Now this, of course, brings up at West Springfield great umbrage, for they placed Lake Braddock and Robinson above us. There is a slight problem with Newsweek’s methodology, though. Their formula is to take AP tests taken and divide it by the number of graduating seniors.
That way, if you force every student in the building to, say, take the AP Calculus BC and AP Music Theory exams, and had a good number of seniors not graduating, your ranking would be extroadinarily high, in spite of the fact that most everyone will fail AP Calc BC and find out they can’t read alto clef.
Most people can’t muck around correctly with differential equations and stare blankly at the problems on the AP Calculus BC exam (math people that good end up at TJ) or read alto clef and tell you what a pedal tone is on AP Music Theory (violists who can do that are few and far between), but just because they took the exam, their school looks good. Is that really a good school to you?
I am miffed by efforts to quantify an education. Numbers don’t mean anything. If education was just for numbers, we would adopt an approach akin to force-feeding knowledge down student’s throat. Education is there to teach students how to think independently. Quantifying their test-question regurgitation skills is nothing more than a creative PR exercise.
Grades and Newsweek’s formula are similarly useless. When it comes to grades and class rank, you get a piece of paper with some letters on it that predetermine your future. If you were unlucky enough to end up in a tough school district or a school with loads of smart people, you get buried. You can graduate with a 4.0 and at the top of the class at West Podunk High School in the middle of nowhere, and say you’re smart, but comparing grades is comparing apples to oranges.
Newsweek, though, knows how to sell its magazines: inciting anger.



2 Comments
School, about independent thought? C’mon Kenton.

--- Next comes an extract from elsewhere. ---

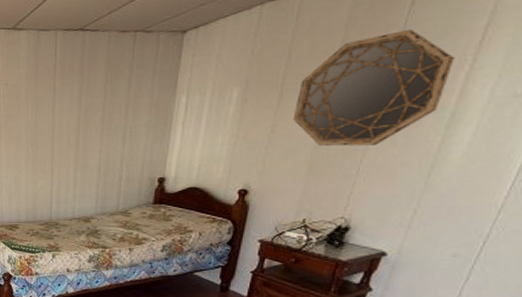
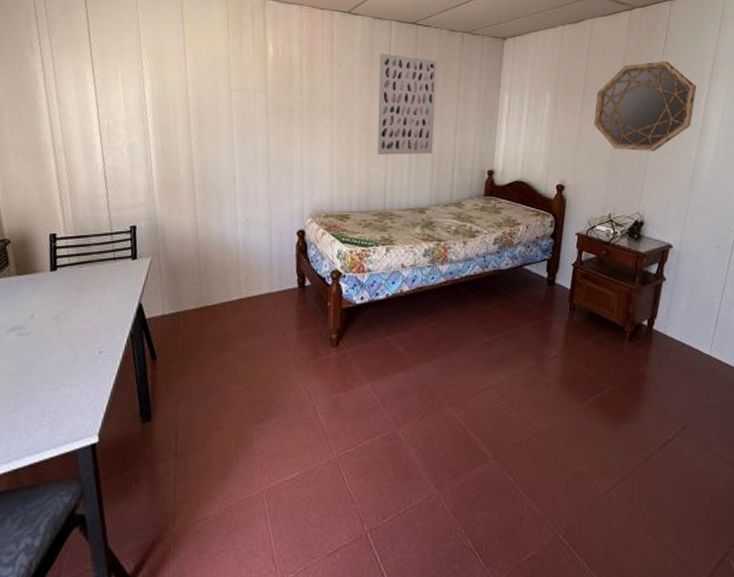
wall art: none [43,66,105,168] -> present [377,54,437,155]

High school is about making sure students get a certain level of base knowledge. After that, it’s up to the students. But make no mistake high schools are programmed. That’s why you have to take a certain amount of English, math, social sciences, and science courses. Why do educators make students take physical education and health? Because they want to make sure that they have given you a chance to learn to take care of yourself physically. Save the independence stuff for college…that’s where your independent thoughts can flourish.
Your point about comparing grades is taken. For instance, yours truly graduated in the top 10 in his class at Colonial Beach High School. Unfortunately, there were only 39 students in that class. Plus, I had a 2.75 or something like that…but it wasn’t a world beating score. But I could always go up to people and say that either that I finished in the top 10 or in the top 25% of my class and I would be telling the truth.
I saw another version of that list in some magazine while in the checkout line at Giant. I don’t remember which one it was (not Newsweek), but it was the Top 100 and had Langley at about 80, Woodson at 90-something (Rachel really is a disgrace to that school), and Centreville at exactly 100.